Am Sonntag, 17. April 2005 04:52 schrieb Alan Stern:
> On Sat, 16 Apr 2005, Oliver Neukum wrote:
> 
> > A tasklet is useful only if you cannot enable interrupts because you are
> > in hard irq context.
> 
> A tasklet can be useful for another reason.  Consider that even if an IRQ
> handler does run with interrupts enabled, its own IRQ line still has to
> remain disabled.  So any devices sharing the IRQ line are unable to
> interrupt the CPU until the handler finishes.  With a tasklet, the handler 
> finishes much sooner.

True, but relvant only for irq handlers.

> There are reasons for not enabling interrupts other than being in hard irq
> context:
> 
>       You want to modify a data structure that other interrupt-time
>       code also touches, so you don't want other interrupts to
>       occur until you have finished the modifications.  (This applies
>       just as well to code that's not in an interrupt handler.  You
>       can think of this as a locking-related reason.)  If that other
>       code can be moved into a tasklet, you win.

Exactly. If the _other_ code can be moved to a tasklet. The other
code in question here is the irq handler. Leaving interrupts on
in the task context code is achieved by using spin_lock_bh().

>       Your caller has disabled interrupts and expects you to leave
>       them disabled.  If you defer most of your work to a tasklet
>       and return sooner, you win.
> 
> All of these reasons apply to uhci-hcd.

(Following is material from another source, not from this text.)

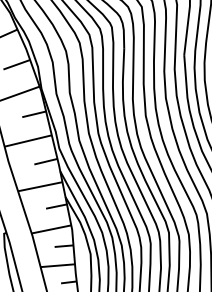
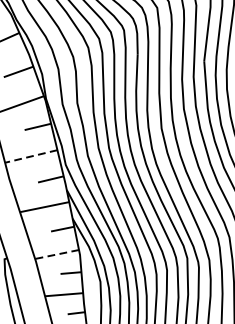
line: (27, 141) -> (30, 157), solid -> dashed
line: (51, 229) -> (57, 254), solid -> dashed

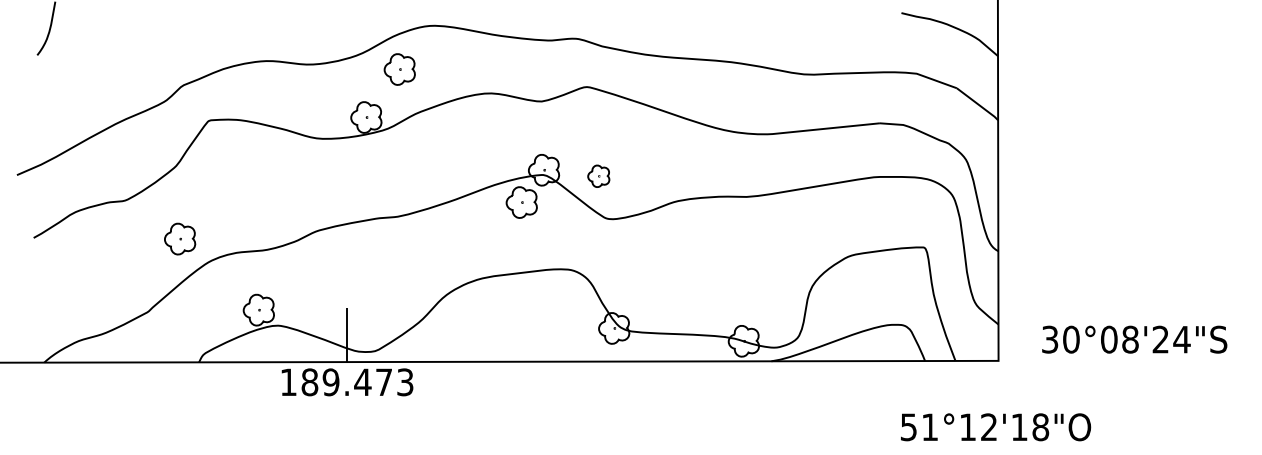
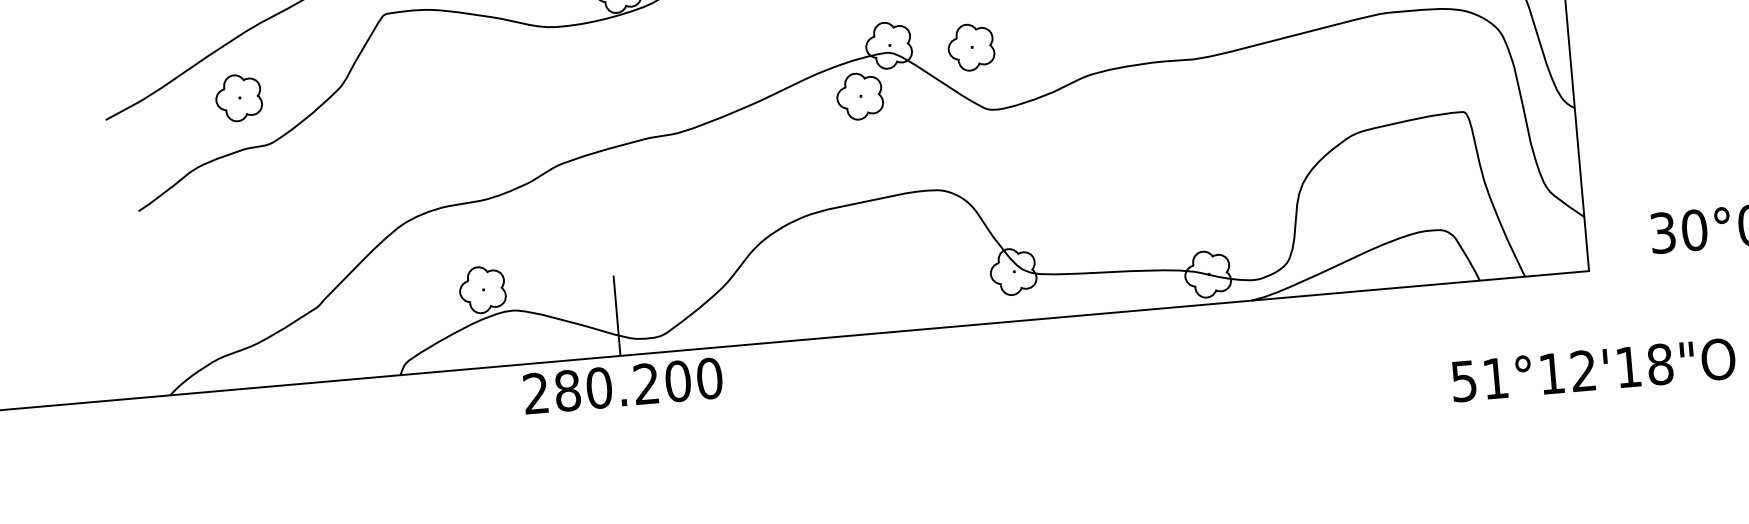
part: (598, 176) -> (970, 47), size x1.43
part: (180, 238) -> (239, 97), moved
text: (346, 382) -> (622, 386), 189.473 -> 280.200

So convert irq handling to tasklets.

> >  If you shift the existing enqueue code to a tasklet
> > you gain nothing, because the spinlocks need to block irqs.
> 
> You're assuming that the tasklet needs to acquire the same spinlock as the
> existing code and for the same length of time.  If you shift the enqueue
> code to a tasklet and make the tasklet avoid the spinlock as much as
> possible, then you do gain something.

You gain what you gain by avoiding the spinlock. Being in a tasklet doesn't
help.
 
> > If you change the locking there you don't need a tasklet.
> 
> The locking in enqueue can't be changed, for the reasons mentioned above.
> 
> Perhaps you don't fully understand what's being planned here.  Right now
> enqueue, dequeue, and uhci_irq all need to hold the spinlock with
> interrupts disabled because they need to protect against each other.  But
> if the three of them were moved almost entirely into a single tasklet, the
> tasklet wouldn't need to protect against anything but the stubs remaining
> in enqueue, dequeue, and uhci_irq.  (In particular, it wouldn't need to
> protect against itself.)  So the total time spent in the tasklet with
> interrupts disabled would be very low.

Using a single tasklet for multiple tasks is unbelievably ugly.